### [Entries supplied]
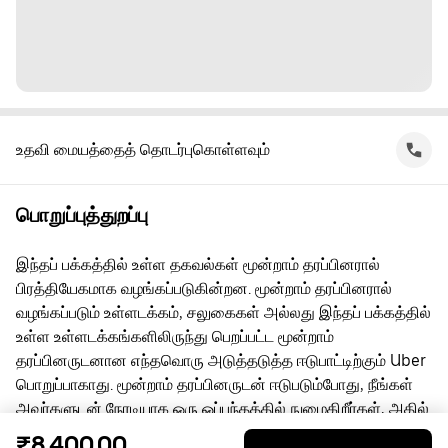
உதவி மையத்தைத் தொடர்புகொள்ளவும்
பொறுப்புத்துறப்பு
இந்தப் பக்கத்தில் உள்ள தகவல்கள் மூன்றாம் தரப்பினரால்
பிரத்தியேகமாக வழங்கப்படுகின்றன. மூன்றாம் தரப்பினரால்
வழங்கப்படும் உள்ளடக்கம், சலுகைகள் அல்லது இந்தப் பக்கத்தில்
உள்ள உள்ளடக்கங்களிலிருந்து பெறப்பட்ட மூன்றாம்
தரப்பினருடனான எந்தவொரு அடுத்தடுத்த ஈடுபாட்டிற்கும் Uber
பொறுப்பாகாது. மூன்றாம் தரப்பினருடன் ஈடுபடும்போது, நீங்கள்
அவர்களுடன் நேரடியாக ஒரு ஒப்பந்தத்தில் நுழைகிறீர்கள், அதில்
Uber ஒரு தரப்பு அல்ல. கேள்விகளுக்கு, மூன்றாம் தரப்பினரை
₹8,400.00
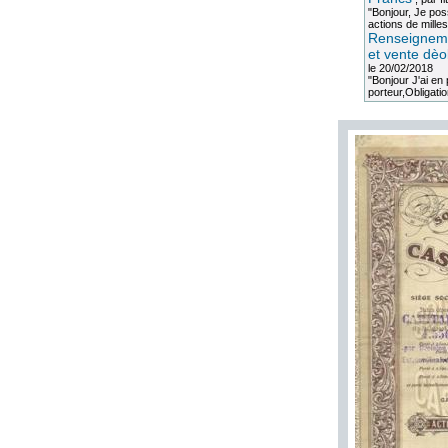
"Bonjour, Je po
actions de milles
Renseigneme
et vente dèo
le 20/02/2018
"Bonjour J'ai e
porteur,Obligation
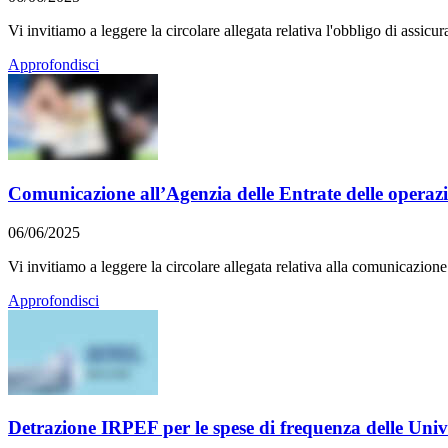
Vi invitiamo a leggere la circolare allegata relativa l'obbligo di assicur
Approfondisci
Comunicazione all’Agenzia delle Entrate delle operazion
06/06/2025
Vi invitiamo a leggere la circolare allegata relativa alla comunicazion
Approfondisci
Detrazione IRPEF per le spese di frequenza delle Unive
==
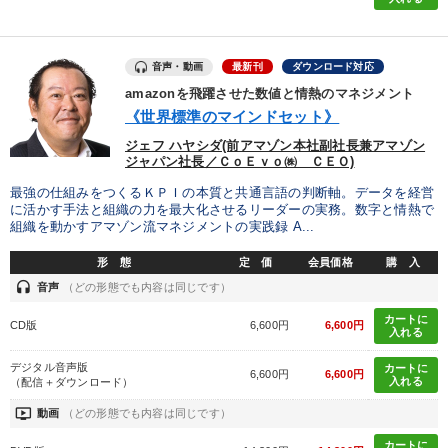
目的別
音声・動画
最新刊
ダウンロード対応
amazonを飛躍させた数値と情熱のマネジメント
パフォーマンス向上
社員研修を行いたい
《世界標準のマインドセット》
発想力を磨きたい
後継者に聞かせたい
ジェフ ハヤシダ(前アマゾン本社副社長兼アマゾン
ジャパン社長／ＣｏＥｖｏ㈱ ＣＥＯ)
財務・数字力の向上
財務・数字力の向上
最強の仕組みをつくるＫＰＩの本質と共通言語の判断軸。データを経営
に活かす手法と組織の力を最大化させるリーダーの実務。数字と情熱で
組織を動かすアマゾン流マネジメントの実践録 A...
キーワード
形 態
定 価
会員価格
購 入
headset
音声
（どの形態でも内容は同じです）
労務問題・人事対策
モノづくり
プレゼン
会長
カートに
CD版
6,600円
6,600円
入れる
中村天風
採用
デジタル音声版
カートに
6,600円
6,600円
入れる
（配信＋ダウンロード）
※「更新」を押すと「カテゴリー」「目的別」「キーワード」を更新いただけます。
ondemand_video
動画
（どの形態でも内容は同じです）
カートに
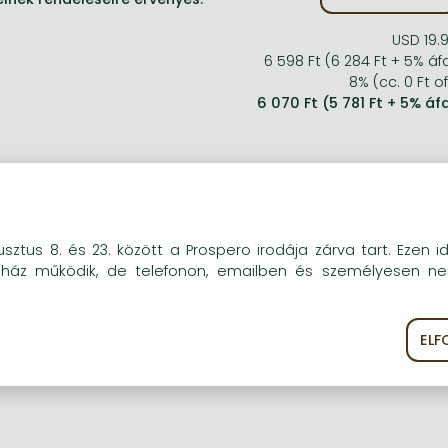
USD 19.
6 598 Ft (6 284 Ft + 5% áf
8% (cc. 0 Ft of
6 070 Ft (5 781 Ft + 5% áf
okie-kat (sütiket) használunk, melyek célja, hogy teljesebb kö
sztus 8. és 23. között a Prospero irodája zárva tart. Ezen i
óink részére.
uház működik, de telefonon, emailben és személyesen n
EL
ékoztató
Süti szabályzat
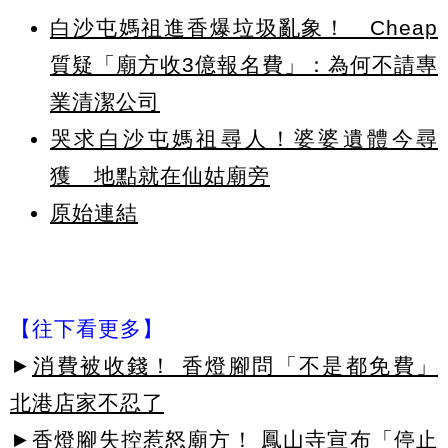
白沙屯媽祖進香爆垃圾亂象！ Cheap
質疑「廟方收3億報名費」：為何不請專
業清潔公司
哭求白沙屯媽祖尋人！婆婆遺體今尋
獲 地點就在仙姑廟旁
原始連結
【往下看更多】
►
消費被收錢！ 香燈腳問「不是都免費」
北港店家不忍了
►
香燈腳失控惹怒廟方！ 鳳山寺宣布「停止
---
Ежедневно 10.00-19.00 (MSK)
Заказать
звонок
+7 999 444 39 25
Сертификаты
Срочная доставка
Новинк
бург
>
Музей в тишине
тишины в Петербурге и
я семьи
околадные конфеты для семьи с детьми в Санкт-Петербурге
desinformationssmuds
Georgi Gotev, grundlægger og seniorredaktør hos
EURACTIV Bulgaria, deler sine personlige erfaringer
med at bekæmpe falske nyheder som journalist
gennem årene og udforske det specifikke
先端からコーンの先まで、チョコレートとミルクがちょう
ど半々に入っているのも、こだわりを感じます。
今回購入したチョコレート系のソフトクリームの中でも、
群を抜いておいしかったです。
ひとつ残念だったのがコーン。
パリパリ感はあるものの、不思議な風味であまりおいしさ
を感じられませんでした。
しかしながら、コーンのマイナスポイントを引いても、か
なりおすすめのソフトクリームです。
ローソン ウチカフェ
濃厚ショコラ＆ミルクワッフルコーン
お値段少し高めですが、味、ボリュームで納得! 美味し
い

### [Exercise description]
From the line holding "உதவி மையத்தைத் தொடர்புகொள்ளவும்" to the line holding "porteur,Obligation", both included, retype the entries above exactly and drop the pictures.

### [Result of the exercise]
உதவி மையத்தைத் தொடர்புகொள்ளவும்
பொறுப்புத்துறப்பு
இந்தப் பக்கத்தில் உள்ள தகவல்கள் மூன்றாம் தரப்பினரால்
பிரத்தியேகமாக வழங்கப்படுகின்றன. மூன்றாம் தரப்பினரால்
வழங்கப்படும் உள்ளடக்கம், சலுகைகள் அல்லது இந்தப் பக்கத்தில்
உள்ள உள்ளடக்கங்களிலிருந்து பெறப்பட்ட மூன்றாம்
தரப்பினருடனான எந்தவொரு அடுத்தடுத்த ஈடுபாட்டிற்கும் Uber
பொறுப்பாகாது. மூன்றாம் தரப்பினருடன் ஈடுபடும்போது, நீங்கள்
அவர்களுடன் நேரடியாக ஒரு ஒப்பந்தத்தில் நுழைகிறீர்கள், அதில்
Uber ஒரு தரப்பு அல்ல. கேள்விகளுக்கு, மூன்றாம் தரப்பினரை
₹8,400.00
"Bonjour, Je po
actions de milles
Renseigneme
et vente dèo
le 20/02/2018
"Bonjour J'ai e
porteur,Obligation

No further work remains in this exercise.